TASK TO CARRY OUT:
Please copy each line in the records below that contains the string "https".

DATA TO EXAMINE:
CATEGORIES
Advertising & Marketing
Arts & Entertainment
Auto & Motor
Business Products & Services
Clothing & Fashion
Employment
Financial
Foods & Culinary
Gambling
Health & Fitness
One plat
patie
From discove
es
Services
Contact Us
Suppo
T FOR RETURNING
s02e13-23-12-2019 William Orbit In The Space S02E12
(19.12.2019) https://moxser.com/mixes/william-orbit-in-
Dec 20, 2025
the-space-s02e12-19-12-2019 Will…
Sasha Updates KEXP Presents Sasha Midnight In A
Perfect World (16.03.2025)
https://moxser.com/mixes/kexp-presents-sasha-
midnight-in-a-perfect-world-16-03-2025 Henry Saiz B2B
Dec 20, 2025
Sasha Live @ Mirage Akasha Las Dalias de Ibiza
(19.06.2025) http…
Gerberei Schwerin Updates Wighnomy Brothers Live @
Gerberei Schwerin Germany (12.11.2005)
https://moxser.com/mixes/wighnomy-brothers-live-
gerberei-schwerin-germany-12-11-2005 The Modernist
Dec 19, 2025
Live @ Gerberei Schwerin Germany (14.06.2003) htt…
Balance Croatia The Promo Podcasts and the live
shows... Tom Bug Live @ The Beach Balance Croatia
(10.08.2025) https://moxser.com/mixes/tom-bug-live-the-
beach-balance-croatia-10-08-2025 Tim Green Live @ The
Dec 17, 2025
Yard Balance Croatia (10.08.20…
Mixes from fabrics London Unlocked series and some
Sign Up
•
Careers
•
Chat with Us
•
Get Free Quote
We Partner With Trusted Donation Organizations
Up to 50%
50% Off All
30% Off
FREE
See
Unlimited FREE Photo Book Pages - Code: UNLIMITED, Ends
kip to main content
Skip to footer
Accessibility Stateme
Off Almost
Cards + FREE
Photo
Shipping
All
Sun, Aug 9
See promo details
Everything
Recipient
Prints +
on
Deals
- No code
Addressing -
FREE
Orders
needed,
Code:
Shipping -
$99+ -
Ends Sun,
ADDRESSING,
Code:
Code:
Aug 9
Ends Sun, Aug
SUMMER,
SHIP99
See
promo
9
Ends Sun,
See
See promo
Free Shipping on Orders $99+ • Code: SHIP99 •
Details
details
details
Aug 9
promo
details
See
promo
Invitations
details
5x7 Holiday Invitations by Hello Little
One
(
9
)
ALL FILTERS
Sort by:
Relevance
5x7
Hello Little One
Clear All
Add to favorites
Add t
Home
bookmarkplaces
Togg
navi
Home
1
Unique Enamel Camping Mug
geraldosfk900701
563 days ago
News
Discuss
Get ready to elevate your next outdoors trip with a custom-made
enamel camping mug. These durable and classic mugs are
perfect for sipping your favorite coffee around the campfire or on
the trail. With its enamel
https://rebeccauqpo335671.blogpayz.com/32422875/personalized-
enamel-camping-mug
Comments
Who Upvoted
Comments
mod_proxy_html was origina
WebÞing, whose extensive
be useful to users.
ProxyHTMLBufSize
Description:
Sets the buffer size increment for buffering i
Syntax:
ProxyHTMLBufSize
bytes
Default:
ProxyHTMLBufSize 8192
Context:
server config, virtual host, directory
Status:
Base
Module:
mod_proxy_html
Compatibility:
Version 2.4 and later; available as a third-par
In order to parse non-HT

ANSWER:
(19.12.2019) https://moxser.com/mixes/william-orbit-in-
https://moxser.com/mixes/kexp-presents-sasha-
https://moxser.com/mixes/wighnomy-brothers-live-
(10.08.2025) https://moxser.com/mixes/tom-bug-live-the-
https://rebeccauqpo335671.blogpayz.com/32422875/personalized-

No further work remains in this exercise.